Ya hablé de mis amores frustrados, de la música, así que voy a lo demás.
En tercer año mi queridísima amiga Camiviena (gracias a quien estoy escribiendo esto a las cinco de la mañana) se fue a vivir lejos. ¿Qué tan lejos? AL CHACO. Dejó un agujero irreparable en mi corazón, pero todo piola porque se hizo amigos directioners y mientras ella sea feliz yo también lo soy
Como ya mencioné anteriormente, en cuarto año la maravillosa escuela a la que asistía (y que odié con la energía de cada átomo de mi ser) sólo te daba una opción: ir a la mañana. Eso fue un gran cambio para mí, porque toda la vida estuve en el turno tarde; e inocentemente pensaba "ahh, no es tanto, sólo me tengo que acostumbrar a levantarme temprano, además dicen que ir a la mañana es mejor" JAJA, pobre gila. Hasta el último día que asistí a esa mugrosa escuela no me acostumbré a levantarme temprano. Me sentía horrible al no tener mi horario acostumbrado, y todos mis días eran así:
- Levantarme a las seis con un humor del orto
- Ir a la escuela a las siete con un humor peor
- Bancarme a los hijos de puta de mis compañeros a los que odiaba y esperar que hubiese un atentado de un grupo terrorista de esos de medio oriente y nos mate a todos
- Salir de la escuela seis horas después con un poco de alivio
- Almorzar (era lo único que me daba felicidad)
- Boludear con la computadora e intentar quedarme despierta
- Fallar y dormirme con la computadora encima
- Despertarme de la siesta con un humor del orto, pero esta vez de un orto del tamaño de la casa de gobierno
- Los martes y jueves ir a inglés (el humor del orto se extendía más de lo usual)
- Hacer la tarea y renegar porque era una mierda, les juro que a veces tenía que hacer cosas tan chotas como un afiche con cosas que me representaran o escribir mi biografía; me acuerdo y me hierve la sangre
- Cenar (momentánea felicidad)
- Bañarme
- Ir a dormir a un horario que me permitiera tener las horas de descanso necesarias para mantener mi juventud
- Fallar y dormirme a las tres de la mañana
- Dormir como el orto y despertarme al menos tres veces para comprobar que no me quedé dormida para ir a la escuela
- El ciclo se repite
Tengo muchísimas cosas que contar de esta escuela de mierda, pero me iría mucho por las ramas y honestamente cada cosa que recuerdo me trae flashbacks como de guerra que me incitan a volver... para incendiar todo. Por suerte en mi casa finalmente me entendieron (o se dieron cuenta de que la cuota era muy cara para una escuela en la que faltaban siempre los profesores y vivíamos en horas libres) y me cambiaron a una escuela pública.
Y lo de la escuela pública tiene su historia también, porque era una escuela a la que iba mi madre y mi abuela pensaba que eso me llevaría a tener el mismo destino que ella (o sea, ponerme de novia y repetir infinitas veces el mismo año). Y la verdad que re flasheó, porque terminé quinto año con el mejor promedio y cuando empiece sexto este año seguramente sea abanderada.

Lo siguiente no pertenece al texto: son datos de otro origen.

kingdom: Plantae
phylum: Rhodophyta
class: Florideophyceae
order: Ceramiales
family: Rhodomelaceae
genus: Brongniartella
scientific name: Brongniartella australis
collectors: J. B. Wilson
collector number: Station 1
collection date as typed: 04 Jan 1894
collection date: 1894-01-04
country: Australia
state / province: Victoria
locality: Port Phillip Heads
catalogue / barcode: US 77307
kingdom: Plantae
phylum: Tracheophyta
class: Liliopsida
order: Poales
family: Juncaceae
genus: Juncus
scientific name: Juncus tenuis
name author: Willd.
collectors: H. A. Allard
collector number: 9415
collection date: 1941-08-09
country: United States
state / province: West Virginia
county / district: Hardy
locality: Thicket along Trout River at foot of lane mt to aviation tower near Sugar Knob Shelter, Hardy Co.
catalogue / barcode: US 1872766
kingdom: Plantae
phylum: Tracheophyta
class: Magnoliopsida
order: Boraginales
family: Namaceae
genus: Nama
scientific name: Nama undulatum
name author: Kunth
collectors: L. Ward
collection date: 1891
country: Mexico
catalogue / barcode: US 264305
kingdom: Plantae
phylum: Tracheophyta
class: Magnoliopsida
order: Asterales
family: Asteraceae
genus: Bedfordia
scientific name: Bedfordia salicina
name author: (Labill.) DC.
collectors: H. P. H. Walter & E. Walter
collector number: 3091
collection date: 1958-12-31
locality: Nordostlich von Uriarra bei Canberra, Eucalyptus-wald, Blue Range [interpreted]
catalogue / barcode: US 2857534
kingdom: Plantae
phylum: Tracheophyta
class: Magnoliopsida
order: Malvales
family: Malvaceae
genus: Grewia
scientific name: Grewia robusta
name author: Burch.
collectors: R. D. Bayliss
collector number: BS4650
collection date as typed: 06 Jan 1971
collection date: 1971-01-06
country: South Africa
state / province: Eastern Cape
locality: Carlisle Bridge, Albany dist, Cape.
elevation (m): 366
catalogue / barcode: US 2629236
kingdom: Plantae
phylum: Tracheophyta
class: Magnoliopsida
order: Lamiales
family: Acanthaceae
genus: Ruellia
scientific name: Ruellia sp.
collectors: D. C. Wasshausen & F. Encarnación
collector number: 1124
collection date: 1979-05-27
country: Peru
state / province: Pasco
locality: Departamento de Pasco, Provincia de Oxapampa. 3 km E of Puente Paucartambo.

En fin, debo decir que el año pasado, aunque tuvo sus mierdas, fue mejor que el 2014. Empecé la escuela (TURNO TARDE!!!!) en la orientación de Arte, de la cual me cansé en una semana y me cambié a Ciencias Naturales. La semana que estuve en Arte fue horrible porque todos eran más grandes que yo y me miraban con cara de orto, por lo que me pasé todos los días sentada sola, leyendo libros y escuchando música. Pero en Ciencias Naturales todo empezó a ir mejor, salí de mi caparazón e hice amigas más piolas que yo.
En cuanto a mis amigos:
Después de tantos años de sentirme excluida, volvió mi queridísima Camiviena, que es como mi otro yo en un cuerpo más negro, a salvarme la vida (palabras de ella). No pude estar en la escuela con ella, pero me contó todos los chismes necesarios para despertar mi resentimiento y me acompañó en el sentimiento. Mi grupo de amigos de la otra escuela (a excepción de Yanina) se olvidó completamente de mí; se acordaron de mi cumpleaños por facebook y vinieron a mi casa en la fecha a usarme el wifi para jugar al Preguntados entre ellos mientras yo agonizaba en el suelo (gracias a una gripe) mientras escuchaba Tame Impala. Me dijeron "nos tenemos que juntar", sí, pero después en instagram vivían poniendo fotos de todas las veces que se juntaron y "se olvidaron" de invitarme, la puta que los parió. Yanina, Camiviena y yo permanecemos juntas en nuestra pequeña hermandad, Las Chicas Superpoderosas.
Creo que eso es todo lo importante, o más bien, todo lo que me acuerdo en este momento. Quiero dormir.